### EXERCISE INSTRUCTIONS:
Please copy out each line of the entries in which "window" appears.

(Beginning of EXERCISE INPUTS)

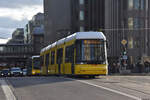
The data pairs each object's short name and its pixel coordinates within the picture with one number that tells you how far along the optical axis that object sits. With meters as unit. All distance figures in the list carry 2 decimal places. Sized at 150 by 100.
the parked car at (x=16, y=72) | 65.31
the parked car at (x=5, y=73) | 67.94
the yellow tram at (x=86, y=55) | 26.48
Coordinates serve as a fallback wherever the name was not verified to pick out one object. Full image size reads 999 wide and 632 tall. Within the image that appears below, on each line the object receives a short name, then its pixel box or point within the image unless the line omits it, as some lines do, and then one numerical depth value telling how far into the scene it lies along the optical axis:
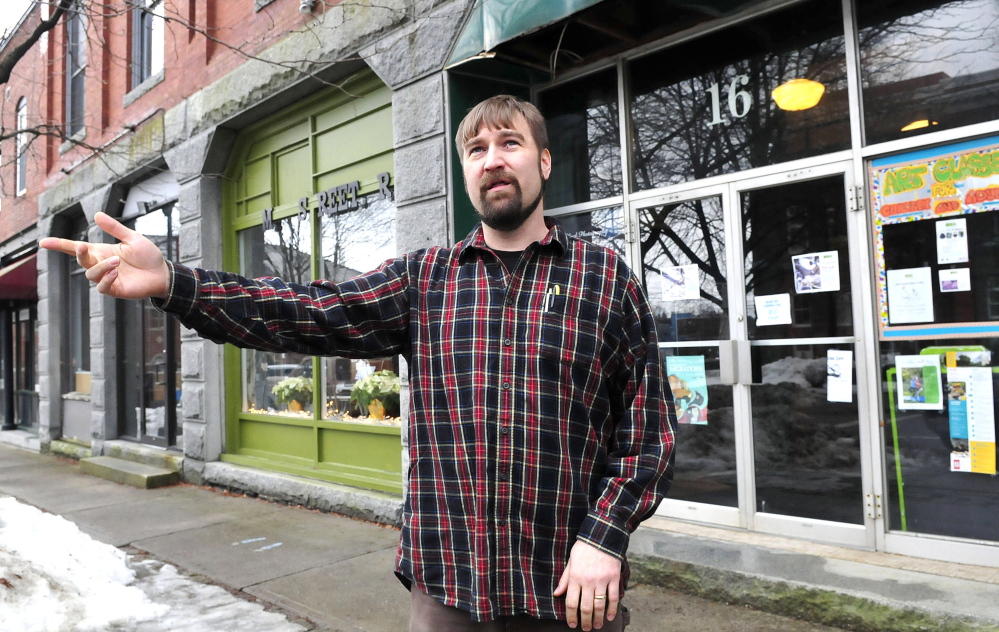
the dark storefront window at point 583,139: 6.18
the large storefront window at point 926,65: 4.40
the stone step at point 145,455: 9.62
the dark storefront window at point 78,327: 13.05
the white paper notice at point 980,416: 4.32
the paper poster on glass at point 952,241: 4.43
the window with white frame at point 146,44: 10.91
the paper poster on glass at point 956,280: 4.40
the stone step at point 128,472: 9.17
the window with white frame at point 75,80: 13.31
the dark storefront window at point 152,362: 10.36
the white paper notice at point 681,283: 5.68
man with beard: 1.85
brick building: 4.52
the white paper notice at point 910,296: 4.55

(End of EXERCISE INPUTS)

### TASK RESPONSE:
the dark storefront window at point 583,139: 6.18
the large storefront window at point 926,65: 4.40
the dark storefront window at point 78,327: 13.05
the window with white frame at point 146,44: 10.91
the window with white frame at point 75,80: 13.31
the dark storefront window at point 152,362: 10.36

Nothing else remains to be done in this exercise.